**EXERCISE REQUIREMENTS:** Copy out each line of the listing below that contains the word "tnoÅ".

**GIVEN ENTRIES:**
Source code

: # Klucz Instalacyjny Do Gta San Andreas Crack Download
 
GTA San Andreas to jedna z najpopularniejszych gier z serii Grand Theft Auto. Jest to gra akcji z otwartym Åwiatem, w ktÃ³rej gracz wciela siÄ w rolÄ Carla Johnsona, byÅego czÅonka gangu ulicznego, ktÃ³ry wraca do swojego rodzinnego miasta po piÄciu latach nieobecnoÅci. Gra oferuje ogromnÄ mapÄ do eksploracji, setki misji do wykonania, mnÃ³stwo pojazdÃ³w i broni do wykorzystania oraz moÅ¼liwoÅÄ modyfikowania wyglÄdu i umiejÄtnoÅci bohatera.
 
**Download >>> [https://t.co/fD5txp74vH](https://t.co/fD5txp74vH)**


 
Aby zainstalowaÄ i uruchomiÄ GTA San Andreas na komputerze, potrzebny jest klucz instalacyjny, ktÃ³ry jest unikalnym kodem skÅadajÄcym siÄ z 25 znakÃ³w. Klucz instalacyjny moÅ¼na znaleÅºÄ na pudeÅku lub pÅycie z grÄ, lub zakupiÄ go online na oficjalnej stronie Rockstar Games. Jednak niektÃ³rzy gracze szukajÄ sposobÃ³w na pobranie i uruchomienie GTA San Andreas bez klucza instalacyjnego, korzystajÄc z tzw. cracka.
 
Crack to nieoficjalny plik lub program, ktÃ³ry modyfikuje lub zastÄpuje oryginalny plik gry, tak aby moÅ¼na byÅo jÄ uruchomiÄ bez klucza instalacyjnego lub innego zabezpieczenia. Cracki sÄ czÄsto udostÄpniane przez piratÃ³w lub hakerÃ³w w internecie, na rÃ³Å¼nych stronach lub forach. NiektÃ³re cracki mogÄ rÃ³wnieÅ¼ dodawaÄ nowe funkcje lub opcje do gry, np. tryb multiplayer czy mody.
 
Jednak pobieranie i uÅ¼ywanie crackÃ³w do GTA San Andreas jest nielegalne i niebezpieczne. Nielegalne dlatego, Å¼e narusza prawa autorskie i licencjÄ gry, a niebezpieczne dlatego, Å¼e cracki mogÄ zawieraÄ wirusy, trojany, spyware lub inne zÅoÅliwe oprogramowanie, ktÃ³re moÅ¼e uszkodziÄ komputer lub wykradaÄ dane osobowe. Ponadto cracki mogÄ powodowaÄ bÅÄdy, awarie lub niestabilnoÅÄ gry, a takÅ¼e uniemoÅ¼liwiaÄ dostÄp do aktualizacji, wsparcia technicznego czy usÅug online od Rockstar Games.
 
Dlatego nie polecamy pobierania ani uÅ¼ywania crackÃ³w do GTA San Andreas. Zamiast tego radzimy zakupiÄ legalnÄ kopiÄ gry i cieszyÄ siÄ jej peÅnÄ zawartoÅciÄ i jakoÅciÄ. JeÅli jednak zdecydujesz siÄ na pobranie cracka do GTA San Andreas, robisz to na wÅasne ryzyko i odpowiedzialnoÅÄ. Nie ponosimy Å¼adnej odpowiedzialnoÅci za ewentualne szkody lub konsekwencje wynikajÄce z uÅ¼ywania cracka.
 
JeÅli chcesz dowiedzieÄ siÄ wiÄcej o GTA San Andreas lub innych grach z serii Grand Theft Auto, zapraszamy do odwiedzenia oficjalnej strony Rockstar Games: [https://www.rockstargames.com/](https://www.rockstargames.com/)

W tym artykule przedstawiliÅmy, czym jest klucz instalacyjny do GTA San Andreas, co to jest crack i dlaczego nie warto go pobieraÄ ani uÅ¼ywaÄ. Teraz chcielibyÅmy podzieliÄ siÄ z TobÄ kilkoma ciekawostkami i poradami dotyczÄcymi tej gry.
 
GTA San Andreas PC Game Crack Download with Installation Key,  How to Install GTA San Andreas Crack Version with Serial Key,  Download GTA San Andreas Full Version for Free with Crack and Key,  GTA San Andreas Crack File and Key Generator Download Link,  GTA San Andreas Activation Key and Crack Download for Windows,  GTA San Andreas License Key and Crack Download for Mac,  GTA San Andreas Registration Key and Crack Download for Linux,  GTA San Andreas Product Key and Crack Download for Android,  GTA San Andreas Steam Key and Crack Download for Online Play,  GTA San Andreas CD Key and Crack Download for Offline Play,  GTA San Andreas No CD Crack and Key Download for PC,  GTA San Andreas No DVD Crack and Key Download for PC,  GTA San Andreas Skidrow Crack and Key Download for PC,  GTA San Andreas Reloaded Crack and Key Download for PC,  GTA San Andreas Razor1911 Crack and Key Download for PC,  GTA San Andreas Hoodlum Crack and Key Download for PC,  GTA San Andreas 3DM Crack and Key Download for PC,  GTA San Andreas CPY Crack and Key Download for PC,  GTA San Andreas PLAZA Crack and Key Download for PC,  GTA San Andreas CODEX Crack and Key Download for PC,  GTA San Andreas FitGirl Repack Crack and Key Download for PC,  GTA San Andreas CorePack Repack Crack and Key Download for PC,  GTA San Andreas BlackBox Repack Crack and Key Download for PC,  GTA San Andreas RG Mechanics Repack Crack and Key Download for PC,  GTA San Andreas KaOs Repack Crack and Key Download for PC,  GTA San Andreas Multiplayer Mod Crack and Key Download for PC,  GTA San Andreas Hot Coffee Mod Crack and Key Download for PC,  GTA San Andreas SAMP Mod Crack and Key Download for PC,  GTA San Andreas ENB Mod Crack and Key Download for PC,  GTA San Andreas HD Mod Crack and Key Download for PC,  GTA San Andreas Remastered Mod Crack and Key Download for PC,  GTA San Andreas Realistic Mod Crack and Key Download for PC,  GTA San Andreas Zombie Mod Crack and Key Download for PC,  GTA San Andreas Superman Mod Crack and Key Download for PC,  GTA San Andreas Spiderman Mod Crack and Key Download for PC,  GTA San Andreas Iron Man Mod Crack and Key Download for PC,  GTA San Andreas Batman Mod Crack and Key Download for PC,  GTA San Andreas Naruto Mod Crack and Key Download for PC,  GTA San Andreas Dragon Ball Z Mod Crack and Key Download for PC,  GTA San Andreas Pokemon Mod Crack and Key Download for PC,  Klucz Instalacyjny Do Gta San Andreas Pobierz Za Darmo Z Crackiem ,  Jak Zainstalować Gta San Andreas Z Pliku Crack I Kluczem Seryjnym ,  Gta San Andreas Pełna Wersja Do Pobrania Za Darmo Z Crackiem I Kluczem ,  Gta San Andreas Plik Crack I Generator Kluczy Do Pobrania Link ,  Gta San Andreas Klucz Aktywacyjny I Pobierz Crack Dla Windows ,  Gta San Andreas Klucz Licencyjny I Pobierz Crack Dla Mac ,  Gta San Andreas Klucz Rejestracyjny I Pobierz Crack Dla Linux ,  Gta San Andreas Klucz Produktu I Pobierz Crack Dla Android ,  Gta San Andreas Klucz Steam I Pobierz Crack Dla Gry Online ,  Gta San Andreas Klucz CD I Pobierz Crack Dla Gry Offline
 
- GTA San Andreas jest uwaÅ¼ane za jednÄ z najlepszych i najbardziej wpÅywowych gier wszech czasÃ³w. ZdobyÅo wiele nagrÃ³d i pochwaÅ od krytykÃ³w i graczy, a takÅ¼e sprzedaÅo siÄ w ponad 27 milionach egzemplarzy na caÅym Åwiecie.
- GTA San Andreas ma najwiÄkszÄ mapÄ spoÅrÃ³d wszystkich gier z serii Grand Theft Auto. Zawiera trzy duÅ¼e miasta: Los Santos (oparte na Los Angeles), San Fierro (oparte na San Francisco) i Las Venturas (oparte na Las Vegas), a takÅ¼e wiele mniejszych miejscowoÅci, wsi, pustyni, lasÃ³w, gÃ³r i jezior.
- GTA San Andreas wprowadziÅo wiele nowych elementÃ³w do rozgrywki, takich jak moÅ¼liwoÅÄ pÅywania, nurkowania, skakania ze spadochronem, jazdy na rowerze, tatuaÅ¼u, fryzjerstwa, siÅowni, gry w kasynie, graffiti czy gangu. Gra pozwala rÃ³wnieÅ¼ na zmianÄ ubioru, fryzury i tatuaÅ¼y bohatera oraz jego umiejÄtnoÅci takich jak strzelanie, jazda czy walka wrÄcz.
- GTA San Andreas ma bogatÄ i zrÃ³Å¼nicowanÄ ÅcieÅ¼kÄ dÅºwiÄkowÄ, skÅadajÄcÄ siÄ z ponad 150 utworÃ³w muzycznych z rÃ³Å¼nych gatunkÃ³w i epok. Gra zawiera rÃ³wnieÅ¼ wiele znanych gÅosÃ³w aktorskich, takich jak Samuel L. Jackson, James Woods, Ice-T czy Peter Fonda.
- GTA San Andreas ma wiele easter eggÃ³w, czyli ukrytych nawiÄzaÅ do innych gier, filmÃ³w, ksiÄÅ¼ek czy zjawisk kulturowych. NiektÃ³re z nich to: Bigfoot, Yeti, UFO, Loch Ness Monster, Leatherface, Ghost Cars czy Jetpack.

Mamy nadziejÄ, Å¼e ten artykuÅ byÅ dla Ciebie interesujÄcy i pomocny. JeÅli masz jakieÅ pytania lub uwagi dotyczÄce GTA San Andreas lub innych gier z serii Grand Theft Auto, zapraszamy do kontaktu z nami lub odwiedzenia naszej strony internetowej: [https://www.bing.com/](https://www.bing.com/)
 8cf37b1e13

**ANSWER FOR THIS EXERCISE:**
GTA San Andreas to jedna z najpopularniejszych gier z serii Grand Theft Auto. Jest to gra akcji z otwartym Åwiatem, w ktÃ³rej gracz wciela siÄ w rolÄ Carla Johnsona, byÅego czÅonka gangu ulicznego, ktÃ³ry wraca do swojego rodzinnego miasta po piÄciu latach nieobecnoÅci. Gra oferuje ogromnÄ mapÄ do eksploracji, setki misji do wykonania, mnÃ³stwo pojazdÃ³w i broni do wykorzystania oraz moÅ¼liwoÅÄ modyfikowania wyglÄdu i umiejÄtnoÅci bohatera.
- GTA San Andreas wprowadziÅo wiele nowych elementÃ³w do rozgrywki, takich jak moÅ¼liwoÅÄ pÅywania, nurkowania, skakania ze spadochronem, jazdy na rowerze, tatuaÅ¼u, fryzjerstwa, siÅowni, gry w kasynie, graffiti czy gangu. Gra pozwala rÃ³wnieÅ¼ na zmianÄ ubioru, fryzury i tatuaÅ¼y bohatera oraz jego umiejÄtnoÅci takich jak strzelanie, jazda czy walka wrÄcz.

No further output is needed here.